Edit the rows below by changing every "state / province" to "region" and leaving everything else as it is.
##### Task material
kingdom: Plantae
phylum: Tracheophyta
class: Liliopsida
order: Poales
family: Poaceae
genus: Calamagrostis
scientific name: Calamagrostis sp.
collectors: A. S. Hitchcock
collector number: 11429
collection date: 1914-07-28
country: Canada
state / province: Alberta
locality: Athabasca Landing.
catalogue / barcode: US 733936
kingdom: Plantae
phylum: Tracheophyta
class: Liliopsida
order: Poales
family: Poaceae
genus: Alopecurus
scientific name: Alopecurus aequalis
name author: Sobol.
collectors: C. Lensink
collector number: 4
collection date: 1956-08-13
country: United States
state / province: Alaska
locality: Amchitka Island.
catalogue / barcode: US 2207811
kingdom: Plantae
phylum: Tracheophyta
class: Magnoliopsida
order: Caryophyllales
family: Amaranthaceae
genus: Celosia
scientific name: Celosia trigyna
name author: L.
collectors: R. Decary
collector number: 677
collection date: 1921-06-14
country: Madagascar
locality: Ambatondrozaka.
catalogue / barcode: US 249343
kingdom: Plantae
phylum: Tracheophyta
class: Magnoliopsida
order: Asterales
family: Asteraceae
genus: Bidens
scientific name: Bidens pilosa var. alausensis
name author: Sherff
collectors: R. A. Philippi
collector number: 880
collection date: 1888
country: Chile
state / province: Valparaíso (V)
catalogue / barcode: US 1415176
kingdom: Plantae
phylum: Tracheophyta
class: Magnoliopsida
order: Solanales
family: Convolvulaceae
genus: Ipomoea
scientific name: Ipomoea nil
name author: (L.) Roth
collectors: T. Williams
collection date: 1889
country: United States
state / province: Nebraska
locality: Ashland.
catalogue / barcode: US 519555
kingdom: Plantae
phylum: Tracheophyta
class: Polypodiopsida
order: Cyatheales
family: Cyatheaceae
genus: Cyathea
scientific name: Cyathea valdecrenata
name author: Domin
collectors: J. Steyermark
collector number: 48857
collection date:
##########
**Answer below:**
kingdom: Plantae
phylum: Tracheophyta
class: Liliopsida
order: Poales
family: Poaceae
genus: Calamagrostis
scientific name: Calamagrostis sp.
collectors: A. S. Hitchcock
collector number: 11429
collection date: 1914-07-28
country: Canada
region: Alberta
locality: Athabasca Landing.
catalogue / barcode: US 733936
kingdom: Plantae
phylum: Tracheophyta
class: Liliopsida
order: Poales
family: Poaceae
genus: Alopecurus
scientific name: Alopecurus aequalis
name author: Sobol.
collectors: C. Lensink
collector number: 4
collection date: 1956-08-13
country: United States
region: Alaska
locality: Amchitka Island.
catalogue / barcode: US 2207811
kingdom: Plantae
phylum: Tracheophyta
class: Magnoliopsida
order: Caryophyllales
family: Amaranthaceae
genus: Celosia
scientific name: Celosia trigyna
name author: L.
collectors: R. Decary
collector number: 677
collection date: 1921-06-14
country: Madagascar
locality: Ambatondrozaka.
catalogue / barcode: US 249343
kingdom: Plantae
phylum: Tracheophyta
class: Magnoliopsida
order: Asterales
family: Asteraceae
genus: Bidens
scientific name: Bidens pilosa var. alausensis
name author: Sherff
collectors: R. A. Philippi
collector number: 880
collection date: 1888
country: Chile
region: Valparaíso (V)
catalogue / barcode: US 1415176
kingdom: Plantae
phylum: Tracheophyta
class: Magnoliopsida
order: Solanales
family: Convolvulaceae
genus: Ipomoea
scientific name: Ipomoea nil
name author: (L.) Roth
collectors: T. Williams
collection date: 1889
country: United States
region: Nebraska
locality: Ashland.
catalogue / barcode: US 519555
kingdom: Plantae
phylum: Tracheophyta
class: Polypodiopsida
order: Cyatheales
family: Cyatheaceae
genus: Cyathea
scientific name: Cyathea valdecrenata
name author: Domin
collectors: J. Steyermark
collector number: 48857
collection date:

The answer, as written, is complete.